The tricky bit was installing the keel cooler. A 1 ½ inch hole needed to be drilled through the hull of the boat, well below the water line so that the keel cooler could be installed. Once again Mike was on hand for the days work. We hired a diver to spend an hour or so with us, as we would definitely need his help. The diver was given a toilet plunger and sent below. From the bilge we drilled a ¼ inch hole through the hull and left the bit sticking out. He located the protruding bit and placed the plunger over it. Now we were able to withdraw the bit and change it to a 1 ½ inch hole saw. Using the pilot hole as a guide we sent that on through the hull.

I have to tell you, I have always loved the heavy construction of older, hand laid fiberglass boats. But this was the first time I had a chance to see how solid these things are built. When we removed the hole saw the plug of fiberglass that was stuck in it was nearly ¾ on an inch thick! This isn't a boat, it's an island!

So now I am sitting here with a 1 ½ inch hole in the bottom of my boat and a diver below with a toilet plunger standing between King Neptune and me. I take the keel cooler and goop it with 3M's 5200. By the way, the keel cooler comes with a 5 foot refrigerant line attached. This entire thing is handed to my new best friend, the diver, and he takes it below. Then, we signal him with a sharp rap on the hull and he removes the toilet plunger from its post. Immediately the entire marina tries to enter the boat as water shot into the bilge. Then the tubing shows up and I grab it and pull it quickly to get all 5 feet of it inside all the while hoping that some man eating fish wouldn't find his way through the hole. As the flange starts to come through the hull the water subsides and the diver pushes the keel cooler home and seats it to the hull. I spin on the large nut that tightens this thing in place and as I take the last few turns the last drops of water stop. Note to self: buy a bigger bilge pump.

I connected all the refrigerant lines, which come precharged with refrigerant by the way, and then connected the electrical. Now for the moment of truth, would it actually do something? I turn on the switch and the compressor comes alive. After several hours the box is cold and frost is starting to cover the holding plate. After a day or so to let the system settle in I add items to my box and note how quiet the system is.

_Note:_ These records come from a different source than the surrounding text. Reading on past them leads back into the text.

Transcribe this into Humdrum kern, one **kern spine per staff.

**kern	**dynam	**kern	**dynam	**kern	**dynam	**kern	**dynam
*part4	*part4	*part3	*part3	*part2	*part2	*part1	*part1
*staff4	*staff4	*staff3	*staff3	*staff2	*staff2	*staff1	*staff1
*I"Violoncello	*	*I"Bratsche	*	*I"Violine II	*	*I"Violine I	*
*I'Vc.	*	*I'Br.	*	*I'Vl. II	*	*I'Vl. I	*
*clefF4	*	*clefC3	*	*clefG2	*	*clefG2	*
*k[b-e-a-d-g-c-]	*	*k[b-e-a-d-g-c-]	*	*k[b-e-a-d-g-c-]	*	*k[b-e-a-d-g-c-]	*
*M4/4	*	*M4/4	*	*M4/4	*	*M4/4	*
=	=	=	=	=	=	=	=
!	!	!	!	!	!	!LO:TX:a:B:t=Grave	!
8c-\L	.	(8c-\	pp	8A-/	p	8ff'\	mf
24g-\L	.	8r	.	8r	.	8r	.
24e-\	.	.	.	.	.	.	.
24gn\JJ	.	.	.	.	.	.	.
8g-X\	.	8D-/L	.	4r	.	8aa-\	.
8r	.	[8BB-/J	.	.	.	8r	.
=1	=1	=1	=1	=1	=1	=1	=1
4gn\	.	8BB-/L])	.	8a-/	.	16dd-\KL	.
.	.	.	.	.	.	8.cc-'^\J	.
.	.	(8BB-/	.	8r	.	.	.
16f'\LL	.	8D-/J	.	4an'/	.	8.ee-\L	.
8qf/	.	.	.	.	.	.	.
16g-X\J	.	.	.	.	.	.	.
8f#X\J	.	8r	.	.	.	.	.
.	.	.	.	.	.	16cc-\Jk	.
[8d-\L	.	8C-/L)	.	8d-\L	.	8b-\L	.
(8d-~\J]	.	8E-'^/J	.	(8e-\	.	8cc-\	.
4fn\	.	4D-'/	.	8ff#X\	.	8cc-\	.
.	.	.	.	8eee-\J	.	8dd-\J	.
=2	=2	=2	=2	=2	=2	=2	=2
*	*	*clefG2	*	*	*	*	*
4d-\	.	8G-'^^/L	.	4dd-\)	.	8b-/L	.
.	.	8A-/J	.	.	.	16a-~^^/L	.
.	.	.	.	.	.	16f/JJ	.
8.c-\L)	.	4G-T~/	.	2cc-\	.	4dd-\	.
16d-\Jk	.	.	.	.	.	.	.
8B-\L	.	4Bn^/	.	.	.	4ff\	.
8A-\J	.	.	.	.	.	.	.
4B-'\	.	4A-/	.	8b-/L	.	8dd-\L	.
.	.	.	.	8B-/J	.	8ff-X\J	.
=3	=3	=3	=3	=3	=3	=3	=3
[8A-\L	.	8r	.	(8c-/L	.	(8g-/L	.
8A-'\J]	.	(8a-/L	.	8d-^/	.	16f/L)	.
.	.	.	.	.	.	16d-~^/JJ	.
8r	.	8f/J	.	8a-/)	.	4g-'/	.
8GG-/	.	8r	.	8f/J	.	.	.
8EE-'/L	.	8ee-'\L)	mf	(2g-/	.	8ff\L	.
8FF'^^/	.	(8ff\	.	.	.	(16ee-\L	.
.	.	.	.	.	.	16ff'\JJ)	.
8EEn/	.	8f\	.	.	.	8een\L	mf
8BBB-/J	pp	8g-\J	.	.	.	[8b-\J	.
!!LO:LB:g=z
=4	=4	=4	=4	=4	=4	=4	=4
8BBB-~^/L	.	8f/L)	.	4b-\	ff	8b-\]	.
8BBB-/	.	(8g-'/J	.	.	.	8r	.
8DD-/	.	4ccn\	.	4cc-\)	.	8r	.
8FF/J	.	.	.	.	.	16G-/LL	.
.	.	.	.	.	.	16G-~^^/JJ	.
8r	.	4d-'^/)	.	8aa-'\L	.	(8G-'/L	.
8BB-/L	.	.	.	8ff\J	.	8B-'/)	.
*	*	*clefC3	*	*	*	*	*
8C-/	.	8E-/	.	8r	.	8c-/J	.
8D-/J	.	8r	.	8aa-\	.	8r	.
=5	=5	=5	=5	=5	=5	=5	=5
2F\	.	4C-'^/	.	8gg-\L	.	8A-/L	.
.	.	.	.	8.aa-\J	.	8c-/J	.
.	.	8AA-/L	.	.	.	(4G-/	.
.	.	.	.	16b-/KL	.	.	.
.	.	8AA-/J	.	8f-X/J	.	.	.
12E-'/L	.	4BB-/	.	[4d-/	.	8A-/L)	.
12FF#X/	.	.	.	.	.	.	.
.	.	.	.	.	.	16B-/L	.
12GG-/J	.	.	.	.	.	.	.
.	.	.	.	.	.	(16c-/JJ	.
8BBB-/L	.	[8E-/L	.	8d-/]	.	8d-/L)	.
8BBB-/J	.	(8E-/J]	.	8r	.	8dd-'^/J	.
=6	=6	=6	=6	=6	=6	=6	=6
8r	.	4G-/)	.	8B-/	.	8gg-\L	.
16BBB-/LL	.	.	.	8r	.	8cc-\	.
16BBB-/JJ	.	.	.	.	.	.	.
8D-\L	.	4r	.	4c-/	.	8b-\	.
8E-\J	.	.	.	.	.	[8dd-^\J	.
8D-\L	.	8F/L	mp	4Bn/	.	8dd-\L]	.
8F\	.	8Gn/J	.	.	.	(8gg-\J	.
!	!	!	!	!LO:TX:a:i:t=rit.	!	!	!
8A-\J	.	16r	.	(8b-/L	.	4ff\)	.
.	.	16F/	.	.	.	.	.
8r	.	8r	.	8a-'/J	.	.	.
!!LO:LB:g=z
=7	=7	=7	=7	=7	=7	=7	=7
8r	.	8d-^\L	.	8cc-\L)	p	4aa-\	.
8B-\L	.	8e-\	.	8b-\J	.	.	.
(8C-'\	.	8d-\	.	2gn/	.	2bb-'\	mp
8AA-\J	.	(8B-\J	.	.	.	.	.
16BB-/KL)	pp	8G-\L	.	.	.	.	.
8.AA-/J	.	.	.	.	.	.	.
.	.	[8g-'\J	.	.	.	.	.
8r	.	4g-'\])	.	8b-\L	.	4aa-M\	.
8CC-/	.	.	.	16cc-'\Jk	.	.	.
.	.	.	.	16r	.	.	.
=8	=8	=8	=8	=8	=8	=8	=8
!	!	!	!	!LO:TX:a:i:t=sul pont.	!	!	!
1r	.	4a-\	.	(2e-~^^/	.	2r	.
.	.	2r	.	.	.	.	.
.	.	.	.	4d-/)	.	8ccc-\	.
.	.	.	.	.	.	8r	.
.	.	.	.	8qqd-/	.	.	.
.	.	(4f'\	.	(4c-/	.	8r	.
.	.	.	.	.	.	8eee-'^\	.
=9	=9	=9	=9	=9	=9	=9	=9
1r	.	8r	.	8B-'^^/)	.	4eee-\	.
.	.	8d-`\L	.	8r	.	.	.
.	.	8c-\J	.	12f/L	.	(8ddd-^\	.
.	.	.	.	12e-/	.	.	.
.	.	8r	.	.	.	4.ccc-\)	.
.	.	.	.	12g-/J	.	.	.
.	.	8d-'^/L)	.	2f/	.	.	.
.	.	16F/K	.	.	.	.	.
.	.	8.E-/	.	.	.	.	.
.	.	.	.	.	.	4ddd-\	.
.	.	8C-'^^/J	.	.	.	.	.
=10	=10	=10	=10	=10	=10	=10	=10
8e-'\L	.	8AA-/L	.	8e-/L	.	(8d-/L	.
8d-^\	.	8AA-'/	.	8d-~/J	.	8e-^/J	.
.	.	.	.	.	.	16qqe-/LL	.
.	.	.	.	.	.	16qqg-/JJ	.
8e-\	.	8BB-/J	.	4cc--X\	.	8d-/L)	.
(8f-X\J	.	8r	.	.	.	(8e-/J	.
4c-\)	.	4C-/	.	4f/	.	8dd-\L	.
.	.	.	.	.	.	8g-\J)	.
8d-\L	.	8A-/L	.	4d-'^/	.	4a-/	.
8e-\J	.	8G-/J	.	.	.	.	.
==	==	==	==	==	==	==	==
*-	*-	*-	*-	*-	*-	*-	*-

Unfortunately at this point in time Mike took his boat and headed north and so the finish woodwork he was going to do now needed to be done by someone else. I hired Tom Blada, owner of The Masters Vessel who is a shipwright and

does great work. He jumped right in and got the job done for me installing a front and side panel of teak that matched the boat's interior, custom made teak lee rails, and a nice Formica top that matched the wood.

And so the project was finished except for the varnishing. That I can do myself. The fridge looks fantastic, is very efficient and damn, are my beers cold now! I placed a water bottle in the back by the holding plate and it managed to freeze solid. The two capillary gauges now read about 28 degrees F (-3 C) near the holding plate and 38 Degrees F (3 C) at the very top furthest away from the holding plate. A hanging temperature gauge mid way in the box indicates 34 degree F (1 C). Pass me a beer!